Yang was born in Hua County, Shaanxi, China. He graduated from the Department of Geology of Peking University in 1923, and in 1927 received his doctorate from the University of Munich in Germany. In 1928 he worked for the Cenozoic Research Laboratory of the Geological Survey of China and took charge of excavations at the Peking Man Site at Zhoukoudian.[1]

He held professorial posts at the Geological Survey of China, Peking University, and Northwest University in Xi'an. Yang's scientific work was instrumental in the creation of China's Institute of Vertebrate Paleontology and Paleoanthropology in Beijing, which today houses one of the most important collections of fossil vertebrates in the world. He was director of both the IVPP and the Beijing Natural History Museum.

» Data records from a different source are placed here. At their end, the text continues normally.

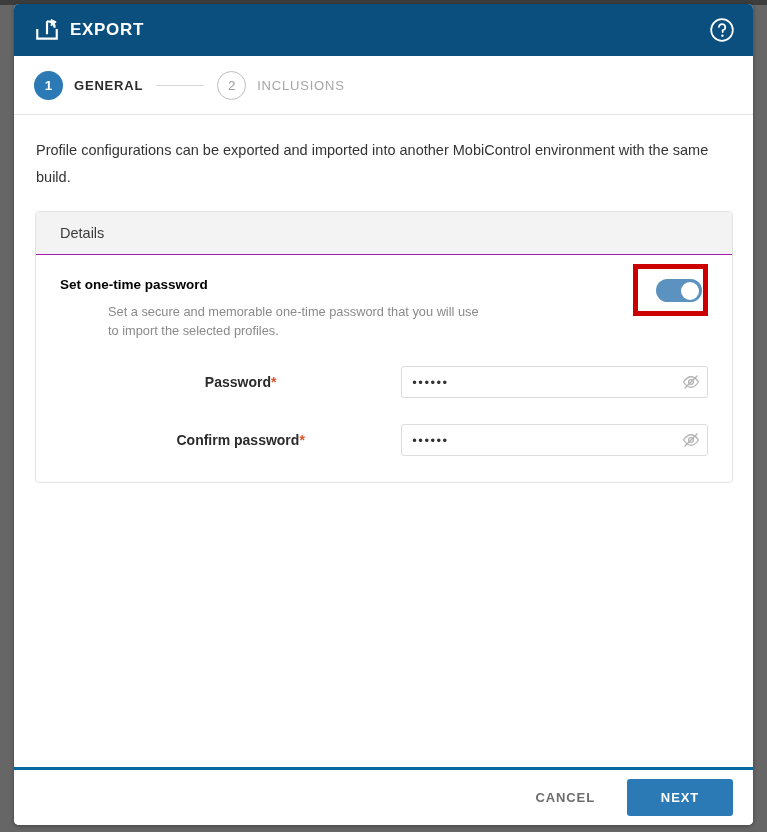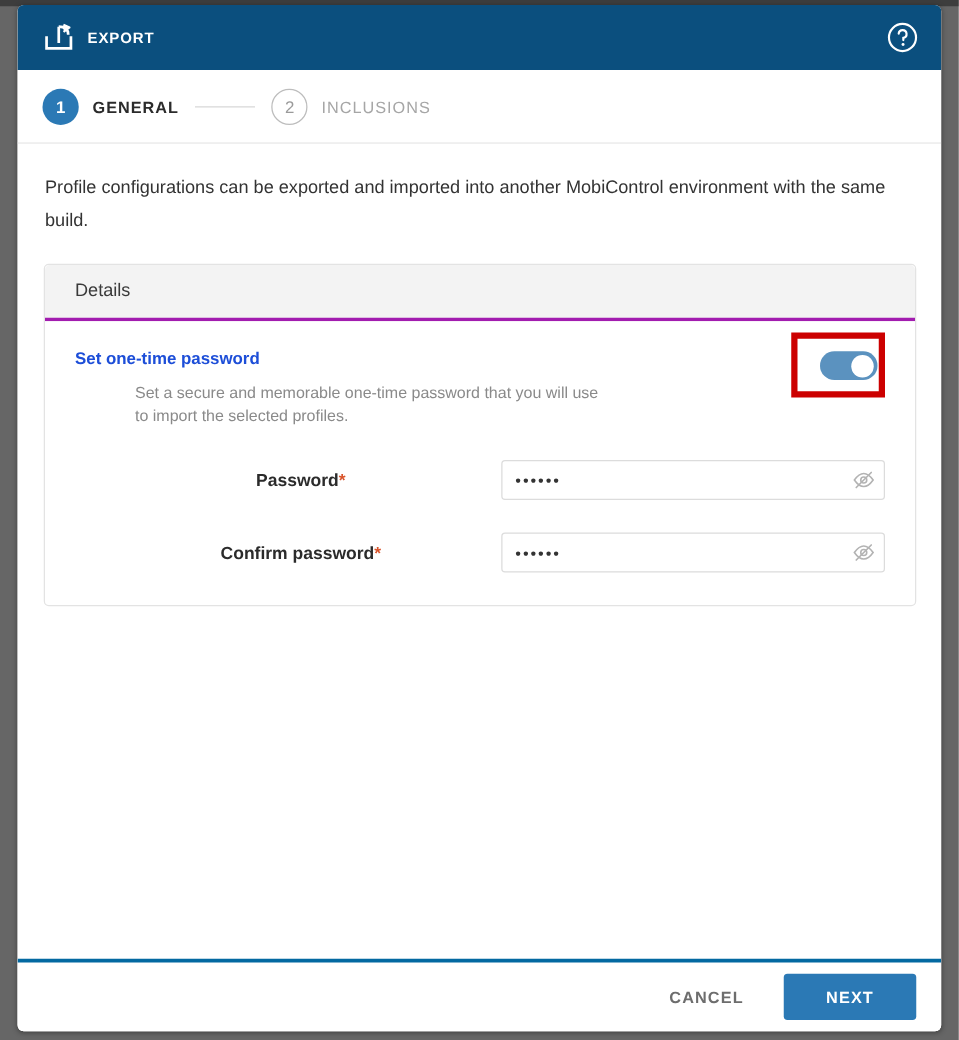--- a/index.html
+++ b/index.html
@@ -55,7 +55,7 @@
   }
   .dlg-title {
     color: #ffffff;
-    font-size: 12px;
+    font-size: 17px;
     font-weight: bold;
     letter-spacing: 0.7px;
   }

He supervised the collection of fossil remains of and research on dinosaurs in China from 1933 until the 1970s. He presided over some of the most important fossil discoveries in history, such as those of the prosauropods Lufengosaurus and Yunnanosaurus, the ornithopod Tsintaosaurus, and the gigantic sauropod Mamenchisaurus, as well as China's first stegosaur, Chialingosaurus.[2]

Legacy

Yang's cremated remains are interred behind the museum at the Zhoukoudian site alongside those of his colleagues, Pei Wenzhong and Jia Lanpo.

In 2007, when Lü Junchang and colleagues described a second species of Yunnanosaurus, they named it Yunnanosaurus youngi in Yang's honour.[3]

Notes and References

  1. News: Yang Zhongjian (1897–1979) . Peking Man Site Museum . Chinese geologist and vertebrate palaeontologist. In 1928, he worked as a technician at the Geological Survey of China, and took charge of the excavation at Zhoukoudian. After the establishment of the Cenozoic Research Laboratory, he had been working as its director of Vertebrate Palaeontological Laboratory, the director of the Institute of Vertebrate Palaeontology and Palaeoanthropology of Chinese Academy of Sciences respectively..
  2. Book: Dong Zhiming. Dong Zhiming. 1992. Dinosaurian Faunas of China. China Ocean Press, Beijing. 3-540-52084-8.
  3. Lu, J., Li, T., Zhong, S., Azuma, Y., Fujita, M., Dong, Z., and Ji, Q. (2007). "New yunnanosaurid dinosaur (Dinosauria, Prosauropoda) from the Middle Jurassic Zhanghe Formation of Yuanmou, Yunnan Province of China." Memoir of the Fukui Prefectural Dinosaur Museum, 6: 1-15.